You are viewing a plain text version of this content. The canonical link for it is here.
Posted to user@pig.apache.org by Dmitriy Ryaboy <dv...@gmail.com> on 2010/06/01 01:50:11 UTC

Re: UDF question

Asif,
You have to group tuples into a bag (in fact, COUNT does require this --
only DISTINCT doesn't, but that's because it's not a built-in function, but
a whole separate operator.. don't worry about it if that doesn't make
sense).
You may be able to avoid doing a group all depending on how you define your
periods by doing things like grouping on time truncated to an hour, etc.

-Dmitriy

On Mon, May 31, 2010 at 7:16 AM, Asif Jan <as...@gmail.com> wrote:

> Thanks,
>
> I was confused with the input to the exec method e.g.  Tuple. Now I
> understand that each object in tuple could be of simple or complex type.
>
> I have one more question though. The only way I was able to make my
> function work was:
>
> grunt>  ds = LOAD 'data/timeseries' using PigStorage('\t') as
> (times:double, mag1:double, err1:double, mag2:double, err2:double);
> grunt>  A = group ds all;
> grunt> B = foreach A {result = PeriodSearchFunc(ds); generate
> flatten(result);};
>
> e.g. I was forced to wrap it in a Bag and then use foreach. Is it possible
> to use it as follows:
>
>
> grunt>  ds = LOAD 'data/timeseries' using PigStorage('\t') as
> (times:double, mag1:double, err1:double, mag2:double, err2:double);
> grunt> B = PeriodSearchFunc(ds);
>
> (in the same manner as the DISTINCT or COUNT built-ins)
>
> thanks again
>
>
>
> On May 29, 2010, at 3:01 AM, Dmitriy Ryaboy wrote:
>
>  Sounds like you want an EvalFunc that returns a Bag of Tuples, with each
>> tuple having 2 fields. Pretty straightforward.
>> You don't have to implement the algebraic interface (or the accumulator
>> interface) -- those are optimizations for working with large datasets, and
>> not required for anything other than scalability.
>>
>> (hc -- chickens won't come out cause pig won't know how to serialize the
>> thing. You have to turn your chicken into a bytearray).
>>
>> -D
>>
>>
>> On Fri, May 28, 2010 at 5:29 PM, hc busy <hc...@gmail.com> wrote:
>>
>>  Couldn't you give EvalFunc<any return type> any return type? so you can
>>> just
>>> return a Bag that contains tuples of tuples, right?
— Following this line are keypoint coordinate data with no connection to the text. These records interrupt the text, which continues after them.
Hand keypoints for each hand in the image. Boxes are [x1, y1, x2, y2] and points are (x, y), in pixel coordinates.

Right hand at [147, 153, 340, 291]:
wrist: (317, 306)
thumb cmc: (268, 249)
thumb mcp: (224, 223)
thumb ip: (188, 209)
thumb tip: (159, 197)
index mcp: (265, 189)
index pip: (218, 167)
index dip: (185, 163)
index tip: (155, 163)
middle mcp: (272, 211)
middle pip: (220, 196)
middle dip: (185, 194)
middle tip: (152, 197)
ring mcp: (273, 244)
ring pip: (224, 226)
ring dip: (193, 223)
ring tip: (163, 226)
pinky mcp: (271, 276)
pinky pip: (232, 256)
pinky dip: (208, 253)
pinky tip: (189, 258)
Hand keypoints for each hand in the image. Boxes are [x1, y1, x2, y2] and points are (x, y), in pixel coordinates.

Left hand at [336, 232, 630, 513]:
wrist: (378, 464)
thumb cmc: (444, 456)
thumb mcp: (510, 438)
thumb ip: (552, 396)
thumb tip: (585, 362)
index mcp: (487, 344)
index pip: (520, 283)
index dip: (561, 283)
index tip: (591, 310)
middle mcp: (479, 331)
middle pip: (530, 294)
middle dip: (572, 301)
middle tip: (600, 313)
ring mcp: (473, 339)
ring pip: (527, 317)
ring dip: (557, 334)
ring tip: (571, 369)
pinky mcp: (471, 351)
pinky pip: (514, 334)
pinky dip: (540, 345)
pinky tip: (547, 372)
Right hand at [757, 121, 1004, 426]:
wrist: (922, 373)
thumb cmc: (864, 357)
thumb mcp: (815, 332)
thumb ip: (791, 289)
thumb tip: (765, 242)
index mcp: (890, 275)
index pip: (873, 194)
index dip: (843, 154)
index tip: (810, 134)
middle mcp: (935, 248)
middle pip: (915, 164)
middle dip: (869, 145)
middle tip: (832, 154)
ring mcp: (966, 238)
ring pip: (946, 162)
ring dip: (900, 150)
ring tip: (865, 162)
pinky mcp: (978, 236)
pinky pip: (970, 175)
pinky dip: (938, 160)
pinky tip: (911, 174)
And it's easy because
>>> tuple is un parameterized type, (and so is Bag) so you'd declare
>>>
>>>
>>> class myUdf extends EvalFunc<Bag>{...}
>>>
>>> I haven't tried this, but some times I'm tempted to return something
>>> weird
>>> like
>>>
>>> EvalFunc<Chicken>
>>>
>>> and see chickens come out of pig. ;-) heheheheeee
>>>
>>>
>>> Anyways, in all seriousness, there is a UDF that converts data to bag
>>> (well,
>>> currently a contrib Udf, but may make into bultin) that I wrote called
>>> ToBag. here's the initial declaration for it:
>>>
>>> public class ToBag extends EvalFunc<DataBag>
>>>
>>>
>>> Your class would be declared similarly.
>>>
>>> On Fri, May 28, 2010 at 7:50 AM, Asif Jan <as...@gmail.com> wrote:
>>>
>>>  Hello
>>>>
>>>> I need some help to get started with using Pig UDF.
>>>>
>>>> I have time series data (time, magA, errA, magB, errB) e.g.
>>>>
>>>> (2345.59777,19.875,0.481,20.225,0.482)
>>>> (2347.59568,19.371,0.3,20.227,0.743)
>>>> (2351.6075,19.063,0.193,20.768,1.085)
>>>> (2354.59702,20.689,3.047,20.873,1.758)
>>>> (2356.63223,21.23,3.341,20.562,1.242)
>>>>
>>>>
>>>> and I need to apply an algorithm that searches for periods in the data.
>>>> The input to the algorithm is the  (time , magX, errX )  arrays. The
>>>>
>>> algo
>>>
>>>> returns a List of all periods found. Each entry in the List is a
>>>> (period_value , period_significance) pair.
>>>>
>>>>
>>>> How can I wrap that algo as UDF ?   do I have to use algebraic functions
>>>> (but I saw that they could only return scalar values ); what I need to
>>>> return from function is something like
>>>>
>>>> (1000.0,0.57)
>>>> (234, .45)
>>>> (100, 0.023)
>>>> (6, 0.003)
>>>>
>>>>
>>>> thanks a lot
>>>>
>>>>
>>>>
>>>>
>>>>
>>>>
>>>>
>>>>
>>>
>